1. Is there a particular reason to have 9 or 10 problems? When 4 are really filler? Could easily go with 7 problems and keep 2 straightforward ones. I think 2 straightforward problems are good enough to avoid ties with 0 (which is a good and fine objective).

Of course there are hard problems in these regionals and never stated otherwise, but the point was that there are always so many small problems, and the purpose of it has always evaded me, to say the least.

What I dislike about them is that they are a nice way to lose time before you get to try the more interesting problems (That the scoring system is designed to punish you for not solving the easiest problems first does not help).

2. Indeed it was clear and I eventually made the right conclusion, mentioned it mostly because it was my own confusion.

"Crystal clear" is not a compound adjective I would feel is fair to use.

3. I never said every regional has one, but just that every single time I try a problem set in an uva contest there is one of these problems. Admitely this is the first ACM problem set in a while I try, but I can go through my contest history and show you that for some reason there is always a problem like this.

And not just any kind of parsing problem, but a problem about evaluating arithmetic expressions with parenthesis.

4. I didn't said it was tricky, or wrong to have that corner case. Though now that you make me think about it, as a corner case it is just quite worthless.

5. I never said it was ACM's fault. I explicitly said it was an UVA thing, and I know that goes on UVA's shoulders.

"It seems that as usual uva wants you to care about the constant factor."

vexorian said...

Annoying is so subjective. I think something like Peer review and Guess the numbers are that because they are mostly implementation.

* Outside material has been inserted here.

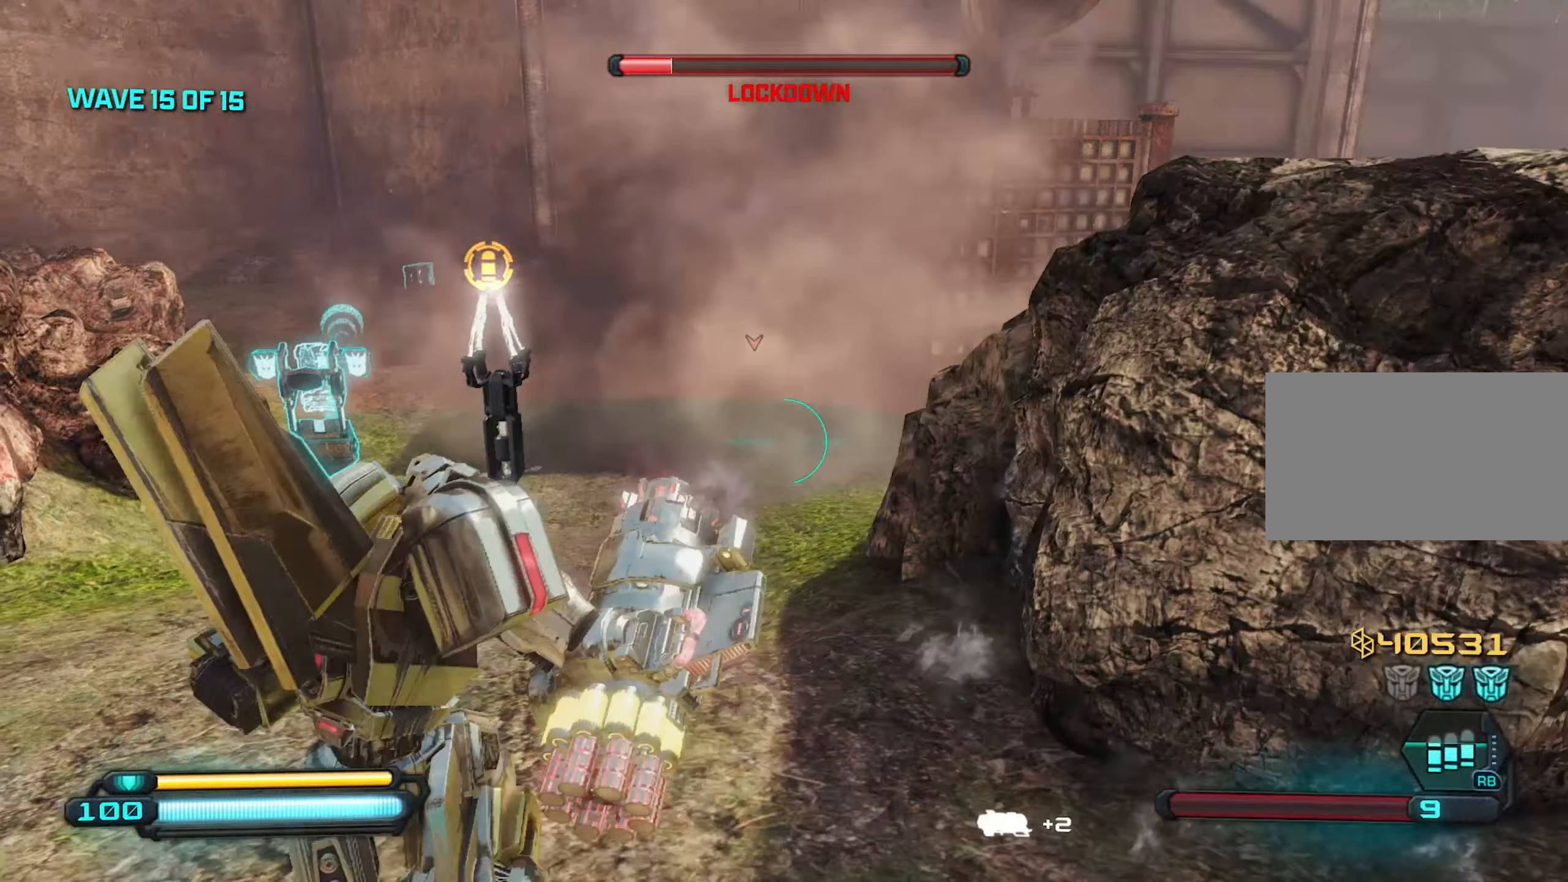
{"keys": ["space", "w"], "mouse": [], "mouse_move": "still", "events": [[16, "a", "down"], [166, "w", "down"], [266, "a", "up"], [350, "d", "down"], [483, "d", "up"], [483, "space", "down"]]}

I did enjoy the contest, and the problems were good practice for me because I have been slow in implementation lately and the problems that are not Guess the numbers and Peer review did actually need me to think things. If I sounded overly negative it is probably because I really think the ACM contest format has aged a bit too much and needs updating in comparison to things like CF or GCJ.

Anonymous said...

1. Sure, there are some easy problems. And yes, there is a reason. They are needed to let weaker teams solve a couple of them, and to have few teams solving none. In other words, to differenciate among the weaker teams. The contest is not all about the top ontestants. On the other hand I do not really agree that there was any ``filler'', even if some are easy or known.

Also, do you know any programming contests that do not contain some problems like that? Topcoder for example is much worse in this respect, there are only three problems, and the 250 is *always* filler, unless it's the final of an onsite contest or something. (And then you need to be quite fast to solve the other two even if you know how). IOI used not to have any easy problems, but now they are including them (although in this particular case I think they went too far).

2. You did say it was confusing (not that you were confused).

3. You certainly wrote it: "It seems that in every ACM-related contest there is a problem that is about evaluating a parenthesis expression".

4. As I said, it is not meant to be a corner case, so I don't care if it's worthless or not. But you did imply it was a corner case: "Knowing ACM problems, it is likely there were cases with .... I bet that's true". What's the point of that sentence then? And how would that have been different in a non-ACM contest?

5. I know what you said, I was letting you know that solution was expected to be accepted. On the other hand, for a slightly harder problem it wouldn't have been such a bad idea to let Omega(n log n) solutions time out if it were possible to tell them apart, since there are several O(n) solutions.

And I repeat, *none* of the problems in this set had a complicated implementation. One can write the simplest of parsers for F. It takes 50 lines to solve the whole problem with no prior knowledge. Even if the parser were more difficult I do not know what would be wrong with that, parsing is algorithmically interesting too.

Finally, I do find the Google Code Jam format the most enjoyable of all as a contestant, but that's another matter. ACM comes a close second to me. I never tried CodeForces though.